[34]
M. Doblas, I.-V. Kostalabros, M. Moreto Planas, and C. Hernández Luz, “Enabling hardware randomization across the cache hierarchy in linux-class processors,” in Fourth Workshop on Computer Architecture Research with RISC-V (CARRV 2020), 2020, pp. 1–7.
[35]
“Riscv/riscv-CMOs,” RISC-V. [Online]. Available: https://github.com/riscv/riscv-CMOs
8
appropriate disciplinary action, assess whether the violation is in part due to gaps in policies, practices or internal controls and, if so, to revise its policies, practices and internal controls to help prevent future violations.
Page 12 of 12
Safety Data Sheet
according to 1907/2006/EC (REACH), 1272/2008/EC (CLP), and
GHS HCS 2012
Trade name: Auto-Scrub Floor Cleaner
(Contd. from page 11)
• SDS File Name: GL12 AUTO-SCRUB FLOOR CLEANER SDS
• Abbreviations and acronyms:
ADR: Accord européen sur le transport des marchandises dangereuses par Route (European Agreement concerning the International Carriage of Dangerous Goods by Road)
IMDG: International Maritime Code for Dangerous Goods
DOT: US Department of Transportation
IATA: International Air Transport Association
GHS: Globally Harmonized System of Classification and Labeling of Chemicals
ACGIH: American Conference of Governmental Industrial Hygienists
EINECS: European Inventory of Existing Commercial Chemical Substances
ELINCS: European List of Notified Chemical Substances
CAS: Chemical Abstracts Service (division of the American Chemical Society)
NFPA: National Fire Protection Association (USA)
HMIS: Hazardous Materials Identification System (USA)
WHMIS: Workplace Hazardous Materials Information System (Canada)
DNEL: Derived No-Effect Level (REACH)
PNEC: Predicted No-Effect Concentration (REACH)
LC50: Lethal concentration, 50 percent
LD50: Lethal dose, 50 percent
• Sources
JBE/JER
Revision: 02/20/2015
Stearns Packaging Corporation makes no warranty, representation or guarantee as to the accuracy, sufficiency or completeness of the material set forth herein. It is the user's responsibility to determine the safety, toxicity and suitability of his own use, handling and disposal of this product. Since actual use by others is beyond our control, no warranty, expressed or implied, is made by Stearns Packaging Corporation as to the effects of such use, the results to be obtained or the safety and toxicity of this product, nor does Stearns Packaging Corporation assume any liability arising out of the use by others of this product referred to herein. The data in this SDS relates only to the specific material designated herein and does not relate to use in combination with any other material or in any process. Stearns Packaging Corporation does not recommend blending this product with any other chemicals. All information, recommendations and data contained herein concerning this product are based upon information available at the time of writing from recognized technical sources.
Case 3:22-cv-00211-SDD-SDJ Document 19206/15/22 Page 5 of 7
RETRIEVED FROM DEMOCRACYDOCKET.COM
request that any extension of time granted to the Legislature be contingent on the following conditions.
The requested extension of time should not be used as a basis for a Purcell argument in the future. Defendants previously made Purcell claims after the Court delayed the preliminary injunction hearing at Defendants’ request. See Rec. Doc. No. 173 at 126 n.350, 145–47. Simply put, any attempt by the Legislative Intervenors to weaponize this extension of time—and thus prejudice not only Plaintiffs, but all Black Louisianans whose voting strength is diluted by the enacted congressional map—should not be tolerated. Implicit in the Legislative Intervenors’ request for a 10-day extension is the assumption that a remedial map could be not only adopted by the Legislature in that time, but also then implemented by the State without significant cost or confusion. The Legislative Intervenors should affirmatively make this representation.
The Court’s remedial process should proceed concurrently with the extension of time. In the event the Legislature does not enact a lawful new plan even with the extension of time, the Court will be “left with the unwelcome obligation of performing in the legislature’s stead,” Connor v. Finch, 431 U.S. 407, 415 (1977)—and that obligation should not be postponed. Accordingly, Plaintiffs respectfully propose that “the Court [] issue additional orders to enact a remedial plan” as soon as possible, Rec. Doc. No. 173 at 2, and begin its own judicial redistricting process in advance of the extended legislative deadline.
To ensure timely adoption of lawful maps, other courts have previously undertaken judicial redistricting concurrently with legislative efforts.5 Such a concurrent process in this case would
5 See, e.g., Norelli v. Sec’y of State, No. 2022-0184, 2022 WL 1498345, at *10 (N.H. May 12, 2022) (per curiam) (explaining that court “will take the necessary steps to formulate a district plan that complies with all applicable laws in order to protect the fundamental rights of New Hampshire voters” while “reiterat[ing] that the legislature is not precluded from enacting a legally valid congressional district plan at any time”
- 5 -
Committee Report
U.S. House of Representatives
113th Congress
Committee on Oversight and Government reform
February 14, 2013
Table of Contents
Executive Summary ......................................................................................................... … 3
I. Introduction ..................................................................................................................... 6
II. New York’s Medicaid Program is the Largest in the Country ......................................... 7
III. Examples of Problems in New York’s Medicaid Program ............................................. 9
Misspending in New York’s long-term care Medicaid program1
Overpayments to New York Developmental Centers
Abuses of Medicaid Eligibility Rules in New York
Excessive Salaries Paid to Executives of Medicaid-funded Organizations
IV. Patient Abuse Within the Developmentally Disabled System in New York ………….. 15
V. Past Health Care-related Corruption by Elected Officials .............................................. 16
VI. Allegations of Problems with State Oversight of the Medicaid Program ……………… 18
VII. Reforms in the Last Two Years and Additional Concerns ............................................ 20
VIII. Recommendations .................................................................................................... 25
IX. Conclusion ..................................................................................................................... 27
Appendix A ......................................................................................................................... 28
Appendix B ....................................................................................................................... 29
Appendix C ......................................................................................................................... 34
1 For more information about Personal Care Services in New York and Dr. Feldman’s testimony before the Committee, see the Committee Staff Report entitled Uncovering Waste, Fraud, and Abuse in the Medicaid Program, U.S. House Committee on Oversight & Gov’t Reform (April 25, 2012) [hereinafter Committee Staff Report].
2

========

Activity.
When you reach the line holding "LD50: Lethal dose, 50 percent" in the records above, begin reproducing exactly, stop after the line holding "request that any", and output nothing else.

Response to this task.
LD50: Lethal dose, 50 percent
• Sources
JBE/JER
Revision: 02/20/2015
Stearns Packaging Corporation makes no warranty, representation or guarantee as to the accuracy, sufficiency or completeness of the material set forth herein. It is the user's responsibility to determine the safety, toxicity and suitability of his own use, handling and disposal of this product. Since actual use by others is beyond our control, no warranty, expressed or implied, is made by Stearns Packaging Corporation as to the effects of such use, the results to be obtained or the safety and toxicity of this product, nor does Stearns Packaging Corporation assume any liability arising out of the use by others of this product referred to herein. The data in this SDS relates only to the specific material designated herein and does not relate to use in combination with any other material or in any process. Stearns Packaging Corporation does not recommend blending this product with any other chemicals. All information, recommendations and data contained herein concerning this product are based upon information available at the time of writing from recognized technical sources.
Case 3:22-cv-00211-SDD-SDJ Document 19206/15/22 Page 5 of 7
RETRIEVED FROM DEMOCRACYDOCKET.COM
request that any extension of time granted to the Legislature be contingent on the following conditions.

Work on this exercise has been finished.